In the case of Euclidean spaces, according to Bieberbach's theorem, any isomorphism of crystallographic groups is affine, and an automorphism is induced by a linear transformation of the space. In pseudo-Euclidean spaces, this is not true, in general. If \(\min\{p,q\}\geqslant 3\) then there are crystallographic groups with nonstandard nonlinear automorphisms [1]. These groups contain subgroups that are distinct from the translation lattice, but become translation lattices in other realizations of the group as a crystallographic group. We call these subgroups abstract lattices.
How many abstract lattices can a crystallographic group contain? This problem is solved for \(p=q=3\).
Theorem. A crystallographic group \(G\) in the pseudo-Euclidean space \(\mathbb{R}^{3,3}\) can contain only one, two, or three abstract lattices and no more than two nonstandard automorphisms modulo the subgroup of linear automorphisms.
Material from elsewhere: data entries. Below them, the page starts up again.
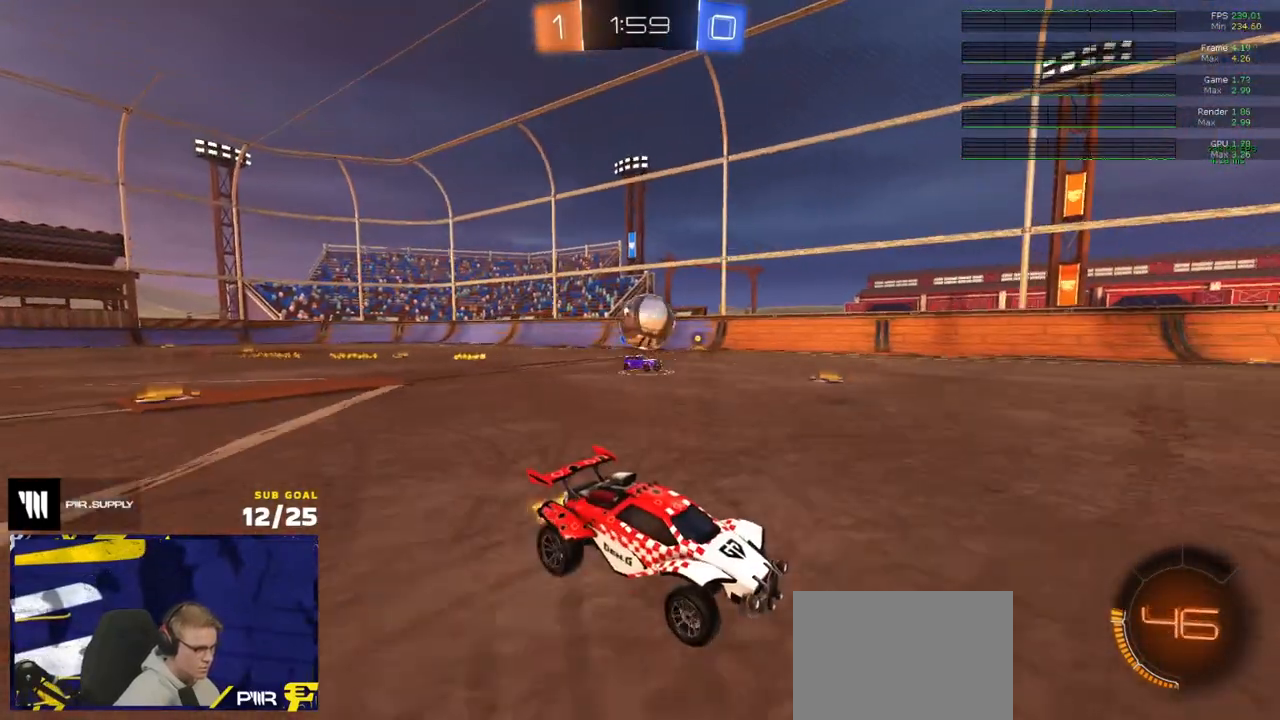
{"buttons": ["R2"], "left_stick": "left", "right_stick": "center", "events": [[183, "left_stick", "left"]]}
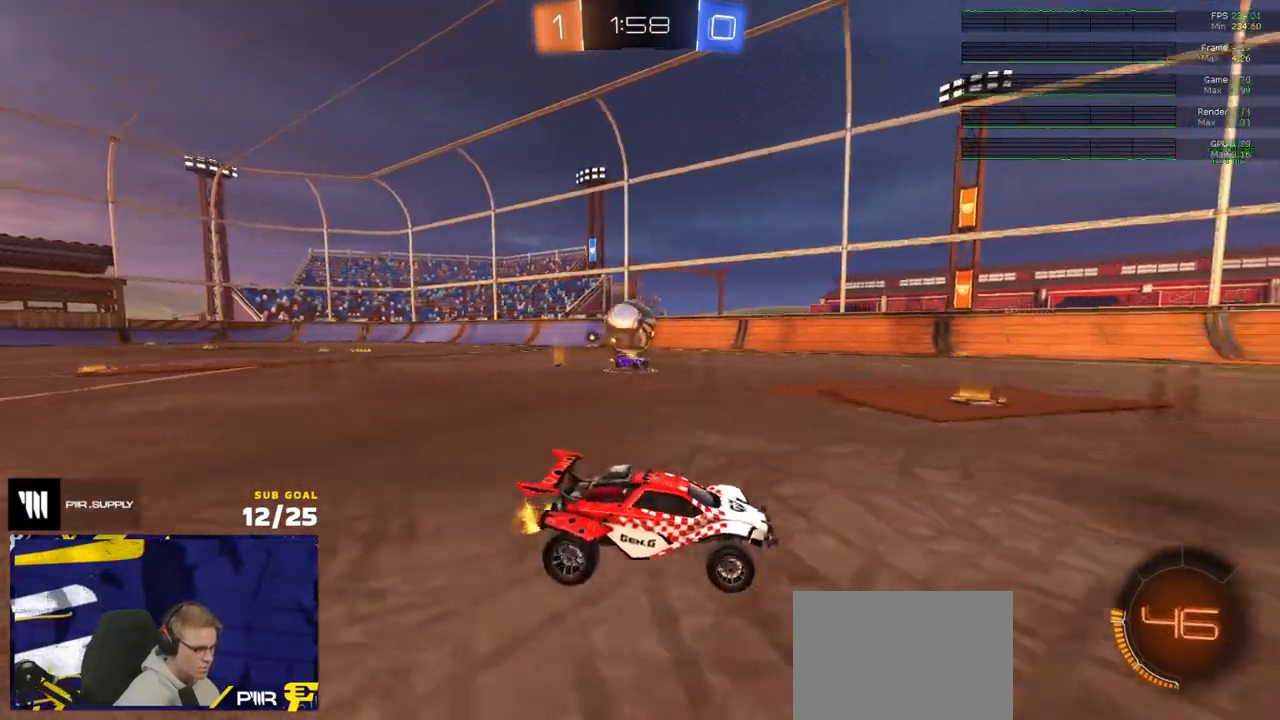
{"buttons": [], "left_stick": "center", "right_stick": "center", "events": [[50, "left_stick", "right"], [117, "X", "down"], [200, "X", "up"], [400, "R2", "up"], [417, "left_stick", "center"]]}
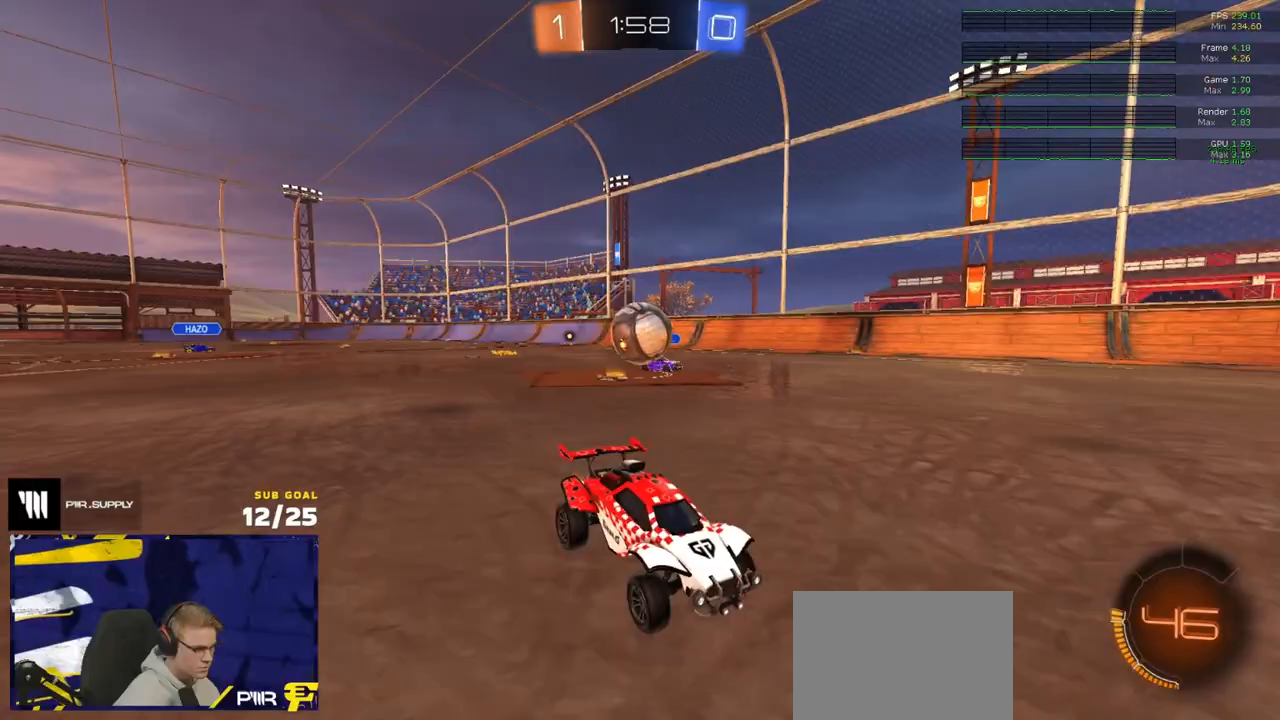
{"buttons": ["R1", "R2"], "left_stick": "center", "right_stick": "center", "events": [[17, "L2", "down"], [50, "left_stick", "left"], [150, "L2", "up"], [167, "R2", "down"], [200, "left_stick", "center"], [267, "left_stick", "up-right"], [350, "R1", "down"], [500, "left_stick", "center"]]}
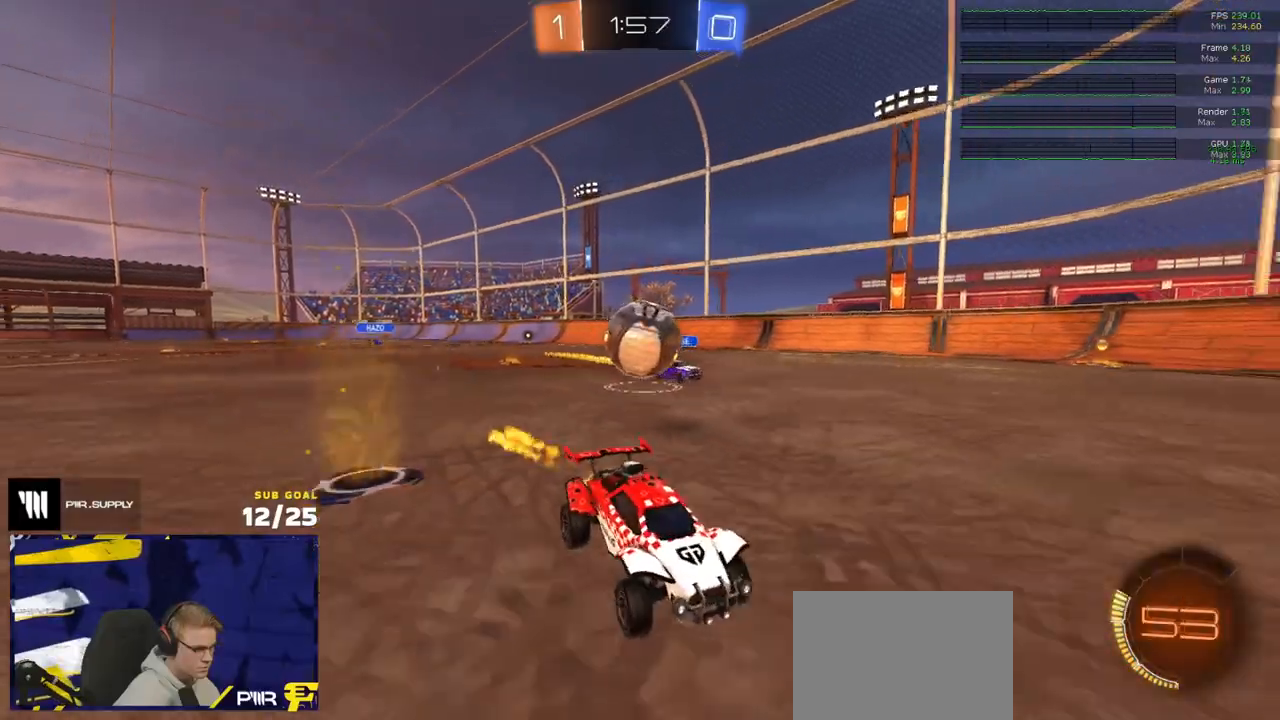
{"buttons": ["R2"], "left_stick": "left", "right_stick": "center", "events": [[33, "left_stick", "up-right"], [50, "left_stick", "left"], [133, "R1", "up"], [150, "R2", "up"], [167, "L2", "down"], [417, "L2", "up"], [433, "R2", "down"]]}
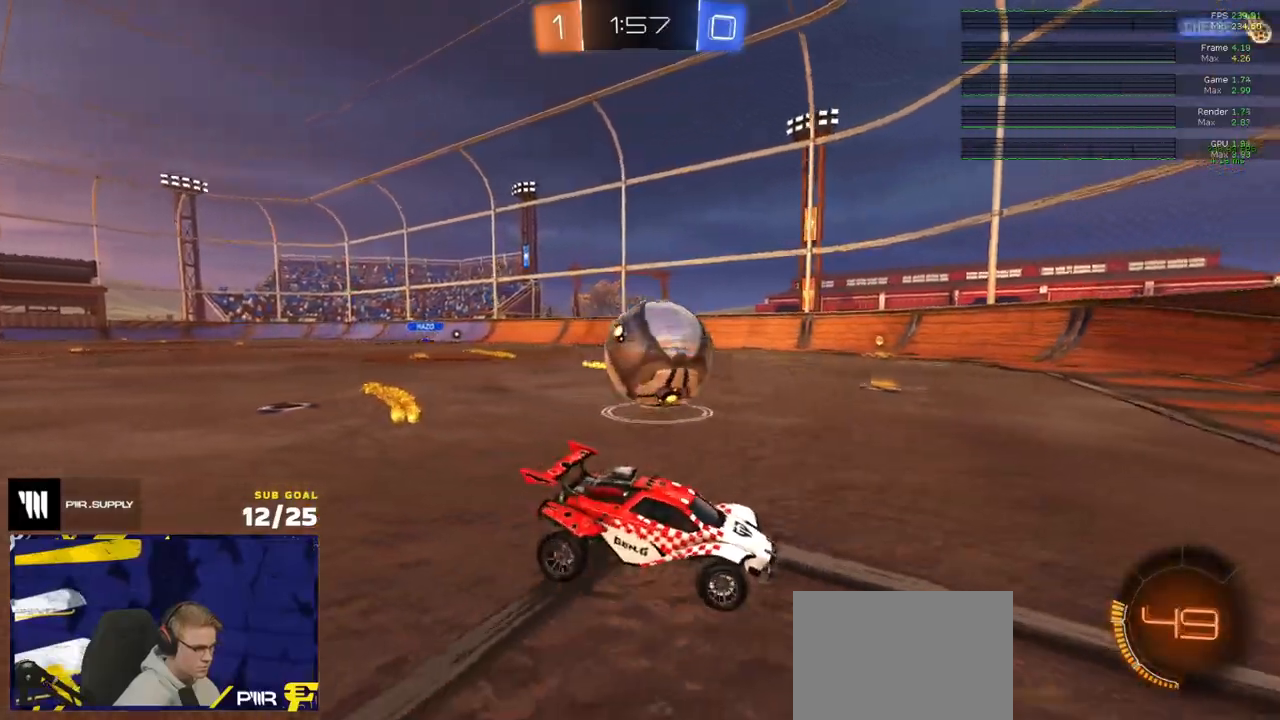
{"buttons": [], "left_stick": "left", "right_stick": "center", "events": [[117, "A", "down"], [167, "left_stick", "up-left"], [183, "L1", "down"], [183, "R1", "down"], [200, "A", "up"], [200, "R2", "up"], [267, "A", "down"], [283, "L3", "down"], [350, "L3", "up"], [350, "left_stick", "down-left"], [400, "A", "up"], [450, "L1", "up"], [483, "R1", "up"], [500, "left_stick", "left"]]}
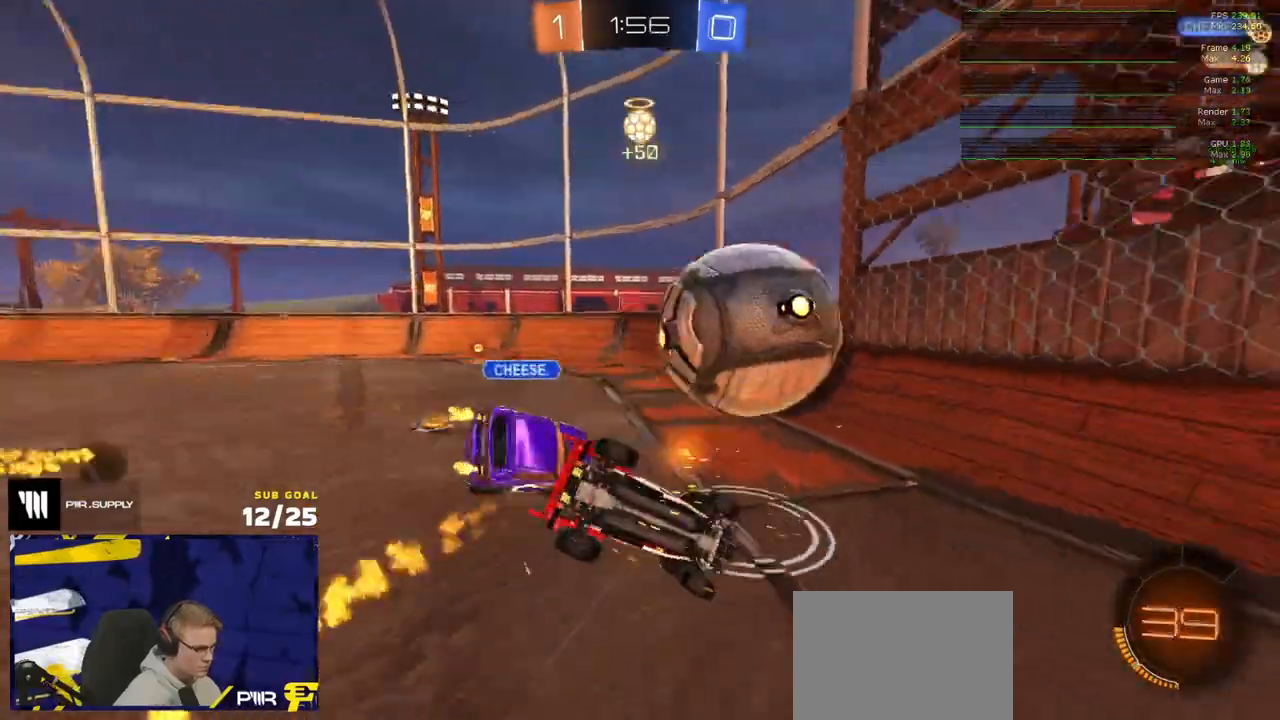
{"buttons": ["L1"], "left_stick": "down-left", "right_stick": "center", "events": [[17, "R2", "down"], [50, "left_stick", "down-left"], [83, "R2", "up"], [167, "R2", "down"], [283, "R2", "up"], [367, "L1", "down"]]}
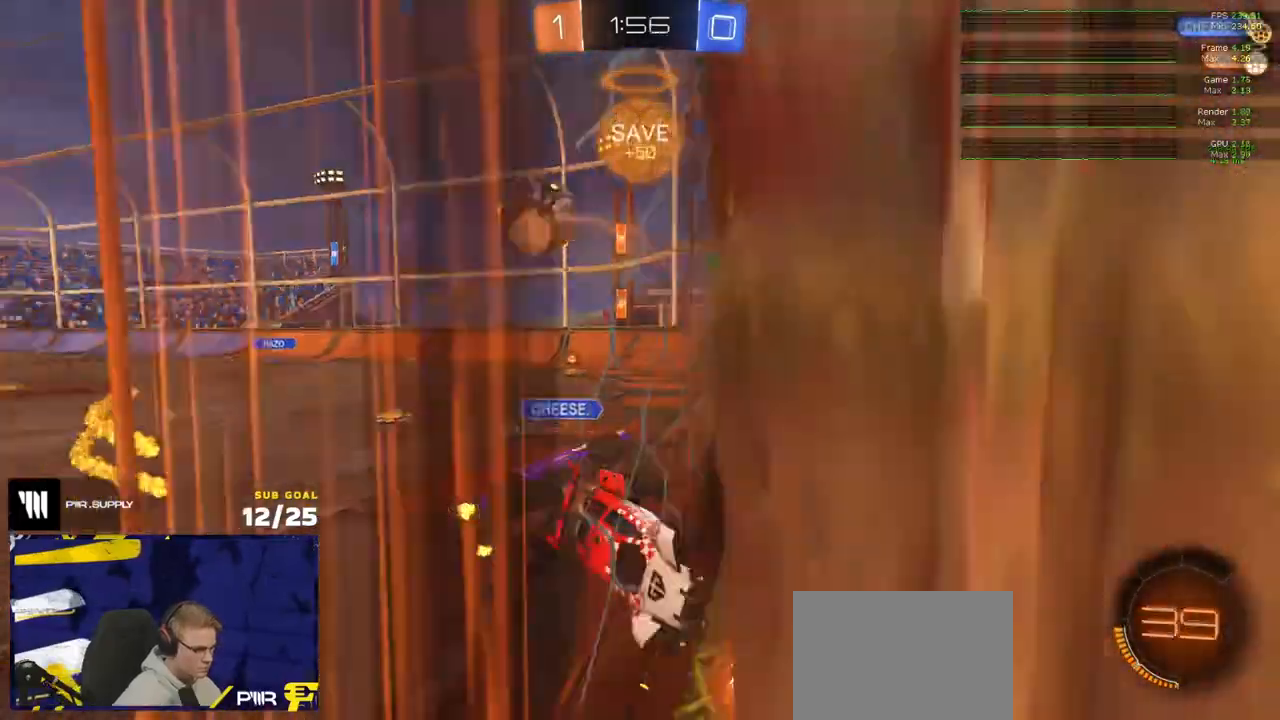
{"buttons": ["L2"], "left_stick": "center", "right_stick": "center", "events": [[33, "R2", "down"], [133, "L1", "up"], [300, "R2", "up"], [333, "L2", "down"], [367, "left_stick", "center"]]}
The subgroup \(N\) of \(G\) generated by all abstract lattices is nilpotent of class one, two, or three. If the upper and lower series of \(N\) coincide then \(N\) is defined uniquely up to isomorphism.
The factor group \(G/N\) is respectively isomorphic to a subgroup of \(O_{p,q}(\mathbb{Z})\), \(SL_3(\mathbb{Z})\), or \(SL_2(\mathbb{Z})\) and may coincide with them.
References
V. A. Churkin, The weak Bieberbach theorem for crystallographic groups on pseudo-Euclidean spaces, Sib. Math. J., 51, N3 (2010), 557–568.